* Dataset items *
########

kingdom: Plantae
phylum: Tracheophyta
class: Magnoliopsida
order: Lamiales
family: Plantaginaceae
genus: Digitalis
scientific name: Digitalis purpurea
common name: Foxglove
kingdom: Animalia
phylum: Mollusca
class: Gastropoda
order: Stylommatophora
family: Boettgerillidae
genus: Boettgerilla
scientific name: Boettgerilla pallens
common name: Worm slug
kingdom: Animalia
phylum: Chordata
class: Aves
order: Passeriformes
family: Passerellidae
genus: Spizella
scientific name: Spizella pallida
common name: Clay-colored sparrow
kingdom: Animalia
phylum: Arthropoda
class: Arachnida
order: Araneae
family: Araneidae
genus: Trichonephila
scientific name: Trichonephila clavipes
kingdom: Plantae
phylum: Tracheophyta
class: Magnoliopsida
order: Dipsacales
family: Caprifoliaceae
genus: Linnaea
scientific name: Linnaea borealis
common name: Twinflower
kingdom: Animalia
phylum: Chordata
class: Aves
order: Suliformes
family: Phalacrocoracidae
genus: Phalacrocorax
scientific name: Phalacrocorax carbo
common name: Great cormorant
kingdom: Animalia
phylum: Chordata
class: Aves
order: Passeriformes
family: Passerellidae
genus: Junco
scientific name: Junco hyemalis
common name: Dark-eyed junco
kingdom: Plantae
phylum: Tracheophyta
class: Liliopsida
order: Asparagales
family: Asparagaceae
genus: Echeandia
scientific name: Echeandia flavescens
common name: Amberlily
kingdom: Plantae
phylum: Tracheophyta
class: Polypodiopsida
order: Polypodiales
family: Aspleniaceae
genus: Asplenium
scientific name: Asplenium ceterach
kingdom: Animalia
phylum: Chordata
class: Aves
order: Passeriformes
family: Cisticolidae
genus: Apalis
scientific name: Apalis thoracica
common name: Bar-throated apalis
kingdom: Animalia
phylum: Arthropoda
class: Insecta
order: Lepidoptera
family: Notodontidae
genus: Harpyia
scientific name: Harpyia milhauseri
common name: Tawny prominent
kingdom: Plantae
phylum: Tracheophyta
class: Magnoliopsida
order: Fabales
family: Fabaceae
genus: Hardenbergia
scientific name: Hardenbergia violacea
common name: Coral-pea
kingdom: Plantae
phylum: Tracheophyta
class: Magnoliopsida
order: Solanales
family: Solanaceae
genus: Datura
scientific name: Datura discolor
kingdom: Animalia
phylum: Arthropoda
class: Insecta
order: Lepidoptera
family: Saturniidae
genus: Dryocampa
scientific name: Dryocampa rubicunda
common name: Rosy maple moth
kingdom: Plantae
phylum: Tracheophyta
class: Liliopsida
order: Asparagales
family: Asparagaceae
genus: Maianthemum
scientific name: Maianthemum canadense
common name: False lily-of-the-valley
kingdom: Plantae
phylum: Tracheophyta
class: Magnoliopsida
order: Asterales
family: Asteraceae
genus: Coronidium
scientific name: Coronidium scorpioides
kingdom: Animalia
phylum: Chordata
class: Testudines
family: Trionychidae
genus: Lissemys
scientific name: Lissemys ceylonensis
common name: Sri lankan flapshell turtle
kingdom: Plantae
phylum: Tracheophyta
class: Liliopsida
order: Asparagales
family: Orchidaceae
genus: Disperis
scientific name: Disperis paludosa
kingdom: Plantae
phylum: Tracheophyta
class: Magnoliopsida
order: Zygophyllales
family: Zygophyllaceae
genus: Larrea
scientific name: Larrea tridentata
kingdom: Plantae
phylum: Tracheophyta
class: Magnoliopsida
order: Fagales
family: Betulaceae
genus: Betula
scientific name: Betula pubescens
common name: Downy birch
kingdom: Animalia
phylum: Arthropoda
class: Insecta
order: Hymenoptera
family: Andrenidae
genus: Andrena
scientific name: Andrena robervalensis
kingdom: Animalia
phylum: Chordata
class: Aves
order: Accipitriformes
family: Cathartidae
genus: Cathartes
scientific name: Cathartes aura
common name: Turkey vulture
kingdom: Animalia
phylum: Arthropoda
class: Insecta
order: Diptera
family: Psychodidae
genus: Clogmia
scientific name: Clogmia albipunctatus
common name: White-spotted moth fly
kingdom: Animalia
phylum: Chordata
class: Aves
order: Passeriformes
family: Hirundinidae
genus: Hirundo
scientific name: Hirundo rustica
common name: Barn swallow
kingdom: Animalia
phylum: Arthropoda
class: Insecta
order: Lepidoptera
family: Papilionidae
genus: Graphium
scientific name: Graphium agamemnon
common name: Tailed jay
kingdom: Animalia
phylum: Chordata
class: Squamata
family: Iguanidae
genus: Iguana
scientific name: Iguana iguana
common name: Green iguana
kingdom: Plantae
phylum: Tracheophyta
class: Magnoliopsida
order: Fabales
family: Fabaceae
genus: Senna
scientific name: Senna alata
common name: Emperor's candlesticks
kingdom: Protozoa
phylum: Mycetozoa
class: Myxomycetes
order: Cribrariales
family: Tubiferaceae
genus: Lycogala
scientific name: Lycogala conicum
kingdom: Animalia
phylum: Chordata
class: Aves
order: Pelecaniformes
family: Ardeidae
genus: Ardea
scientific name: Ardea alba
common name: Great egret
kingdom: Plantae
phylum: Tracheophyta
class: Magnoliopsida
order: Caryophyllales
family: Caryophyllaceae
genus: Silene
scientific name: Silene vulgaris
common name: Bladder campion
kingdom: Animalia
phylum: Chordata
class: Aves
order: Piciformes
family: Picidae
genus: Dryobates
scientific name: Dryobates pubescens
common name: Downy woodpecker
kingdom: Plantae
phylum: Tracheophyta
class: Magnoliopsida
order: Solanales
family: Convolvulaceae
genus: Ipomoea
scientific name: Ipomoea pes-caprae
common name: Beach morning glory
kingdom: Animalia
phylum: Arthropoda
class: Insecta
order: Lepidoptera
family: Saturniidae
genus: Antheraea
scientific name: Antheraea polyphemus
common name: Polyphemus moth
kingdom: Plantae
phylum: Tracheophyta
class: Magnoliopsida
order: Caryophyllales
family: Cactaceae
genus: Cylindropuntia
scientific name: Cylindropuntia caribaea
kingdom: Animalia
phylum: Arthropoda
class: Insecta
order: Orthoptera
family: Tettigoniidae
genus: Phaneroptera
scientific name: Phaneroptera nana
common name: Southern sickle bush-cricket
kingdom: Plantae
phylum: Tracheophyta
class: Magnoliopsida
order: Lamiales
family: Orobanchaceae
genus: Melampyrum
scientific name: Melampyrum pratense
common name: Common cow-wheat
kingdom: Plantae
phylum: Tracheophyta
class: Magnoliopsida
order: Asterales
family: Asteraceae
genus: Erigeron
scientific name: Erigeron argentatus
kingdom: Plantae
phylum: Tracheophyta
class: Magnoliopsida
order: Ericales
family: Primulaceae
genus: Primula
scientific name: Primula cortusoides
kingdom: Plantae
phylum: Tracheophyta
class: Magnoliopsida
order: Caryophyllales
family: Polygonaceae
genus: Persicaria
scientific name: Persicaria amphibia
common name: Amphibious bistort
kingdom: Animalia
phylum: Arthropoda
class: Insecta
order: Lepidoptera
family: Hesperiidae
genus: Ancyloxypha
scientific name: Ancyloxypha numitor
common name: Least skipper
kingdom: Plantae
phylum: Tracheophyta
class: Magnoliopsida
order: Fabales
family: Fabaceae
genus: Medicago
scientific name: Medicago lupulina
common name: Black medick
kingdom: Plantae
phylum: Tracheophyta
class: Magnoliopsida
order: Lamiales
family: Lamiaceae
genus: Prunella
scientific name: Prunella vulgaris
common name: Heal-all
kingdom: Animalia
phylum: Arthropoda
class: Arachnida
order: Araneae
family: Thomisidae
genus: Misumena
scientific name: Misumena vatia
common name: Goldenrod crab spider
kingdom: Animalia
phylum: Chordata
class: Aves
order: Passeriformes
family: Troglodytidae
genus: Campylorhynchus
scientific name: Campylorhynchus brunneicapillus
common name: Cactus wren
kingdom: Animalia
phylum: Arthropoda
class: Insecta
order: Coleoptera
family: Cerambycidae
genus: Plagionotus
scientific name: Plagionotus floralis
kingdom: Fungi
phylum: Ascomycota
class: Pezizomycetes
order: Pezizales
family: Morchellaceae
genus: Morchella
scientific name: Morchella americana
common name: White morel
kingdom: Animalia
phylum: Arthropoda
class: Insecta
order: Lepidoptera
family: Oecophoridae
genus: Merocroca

########

* PROBLEM TO WORK ON *
Please copy out these lines unchanged, beginning at the line that contains "genus: Campylorhynchus" and ending with the last of the rows.

* SOLUTION BELOW *
genus: Campylorhynchus
scientific name: Campylorhynchus brunneicapillus
common name: Cactus wren
kingdom: Animalia
phylum: Arthropoda
class: Insecta
order: Coleoptera
family: Cerambycidae
genus: Plagionotus
scientific name: Plagionotus floralis
kingdom: Fungi
phylum: Ascomycota
class: Pezizomycetes
order: Pezizales
family: Morchellaceae
genus: Morchella
scientific name: Morchella americana
common name: White morel
kingdom: Animalia
phylum: Arthropoda
class: Insecta
order: Lepidoptera
family: Oecophoridae
genus: Merocroca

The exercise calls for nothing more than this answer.